From the results of the Hosmer-Lemeshow goodness of fit test we run into two issues with our model. First, the resulting p-value is lower than 0.05 to be statistically significant, indicating that the OLR model does not fit the data well. Second, we receive a warning message which tells us At lesat one cell in the expected frequencies table is <1. Because the Hosmer-Lemeshow is using the χ² distribution to approximate a p-value it has similar assumptions to other χ² distribution-based tests, in particular here the assumption that there are no expected frequencies that are less than 1. When this assumption does not hold and the expected values are small the approximations of the p-value may not be correct.

Because of this, the results of the Hosmer-Lemeshow goodness of fit test may be inconclusive, so we should try the Pulkstenis-Robinson goodness of fit χ² and deviance tests with the pulkrob.chisq() and pulkrob.deviance() functions, respectively. For each function we give the fitted OLR model as the first argument then a vector of names for the categorical variables in the second arguement. In this case the alcohol variable is the only predictor variable that is categorical, so we only should include it in the second arguement.

pulkrob.chisq(fit, c("alcohol"))

## Warning in pulkrob.chisq(fit, c("alcohol")): At least one cell in the expected frequencies table is
## < 1. Chi-square approximation may be incorrect.

## 
##  Pulkstenis-Robinson chi-squared test
## 
## data:  formula:  quality ~ fixed.acidity + volatile.acidity + citric.acid + residual.sugar + formula:      chlorides + free.sulfur.dioxide + total.sulfur.dioxide + formula:      density + pH + sulphates + alcohol
## X-squared = 108.35, df = 33, p-value = 5.937e-10

pulkrob.deviance(fit, c("alcohol"))

## Warning in pulkrob.deviance(fit, c("alcohol")): At least one cell in the expected frequencies table
## is < 1. Chi-square approximation may be incorrect.

## 
##  Pulkstenis-Robinson deviance test
## 
## data:  formula:  quality ~ fixed.acidity + volatile.acidity + citric.acid + residual.sugar + formula:      chlorides + free.sulfur.dioxide + total.sulfur.dioxide + formula:      density + pH + sulphates + alcohol
## Deviance-squared = 75.25, df = 33, p-value = 3.829e-05

As we see from both Pulkstenis-Robinson tests we run into the same issue as the Hosmer-Lemeshow test, in that both are statistically significant with p-values less than 0.05 to indicate that the OLR model does not fit the data well accompanied by warnings to indicate that the χ² distribution-based p-value approximations may be invalid due to small expected values.

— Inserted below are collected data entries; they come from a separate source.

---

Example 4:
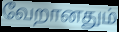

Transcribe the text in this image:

வேறானதும்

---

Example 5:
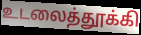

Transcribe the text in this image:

உடலைத்தூக்கி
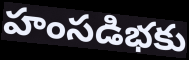
హంసడిభకు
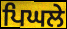
ਪਿਘਲੇ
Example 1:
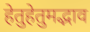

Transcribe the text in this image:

हेतुहेतुमद्भाव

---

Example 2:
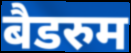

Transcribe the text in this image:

बैडरुम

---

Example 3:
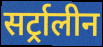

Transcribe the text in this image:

सर्ट्रालीन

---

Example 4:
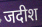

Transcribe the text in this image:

जदीश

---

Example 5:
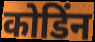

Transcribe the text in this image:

कोडिंन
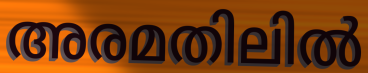
അരമതിലിൽ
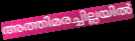
അത്തിമരച്ചില്ലയിൽ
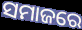
ସମାଜରେ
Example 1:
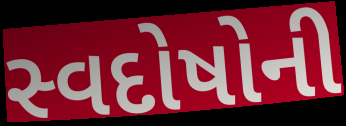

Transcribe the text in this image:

સ્વદોષોની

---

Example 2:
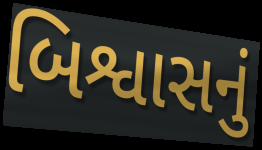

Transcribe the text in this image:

બિશ્વાસનું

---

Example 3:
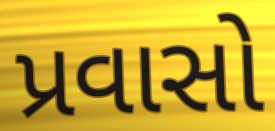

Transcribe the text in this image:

પ્રવાસો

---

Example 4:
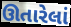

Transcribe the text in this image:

ઊતારેલાં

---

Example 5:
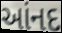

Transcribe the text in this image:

આંનદ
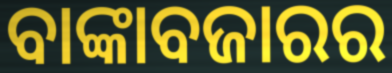
ବାଙ୍କାବଜାରର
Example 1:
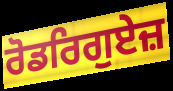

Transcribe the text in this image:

ਰੋਡਰਿਗੁਏਜ਼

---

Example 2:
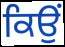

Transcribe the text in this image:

ਕਿਉੰ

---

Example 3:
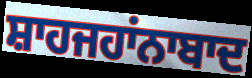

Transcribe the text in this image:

ਸ਼ਾਹਜਹਾਂਨਾਬਾਦ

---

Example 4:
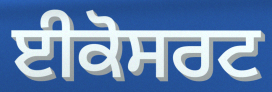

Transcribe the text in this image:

ਈਕੋਸਰਟ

While these tests also are inconclusive because this assumption is violated, the fact that three of our four goodness of fit tests had issues should give us pause on how well our OLR model fits the data.

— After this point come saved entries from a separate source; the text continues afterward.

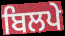
ਬਿਲਪੇ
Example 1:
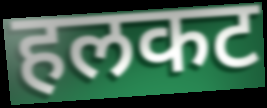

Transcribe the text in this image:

हलकट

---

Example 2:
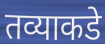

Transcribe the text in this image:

तव्याकडे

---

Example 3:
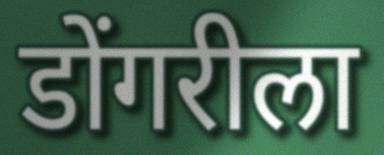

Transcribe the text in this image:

डोंगरीला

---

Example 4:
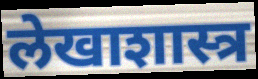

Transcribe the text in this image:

लेखाशास्त्र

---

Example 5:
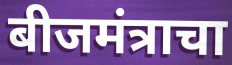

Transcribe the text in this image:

बीजमंत्राचा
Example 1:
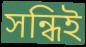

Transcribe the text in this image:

If we choose to use the OLR model we can interpret each of the predictor variable coefficients as the log odds of the quality of the wine to change while all other variables are constant, with negative values decreasing and positive values increasing the log odds of that change in quality. Typically the magnitude of the log odds change is not as of much interest to us as the direction of the change, and in these instance we can have a simpler interpretation that as the predictor variable of interest increases then the wine quality is expected to increase (positive coefficient) or decrease (negative coefficient) when the other predictor variables remain constant.

If we instead decide that the OLR model has significant problems with its fit we could instead choose other options. If we want to stick with fitting an OLR model then we could possibly use variable selection methods to determine which variables to include and simplify the model in hoeps for a better fit. Alternatively, if we are more interested in classification and prediction we could employ a number of machine learning methods such as support vector machines or regression trees.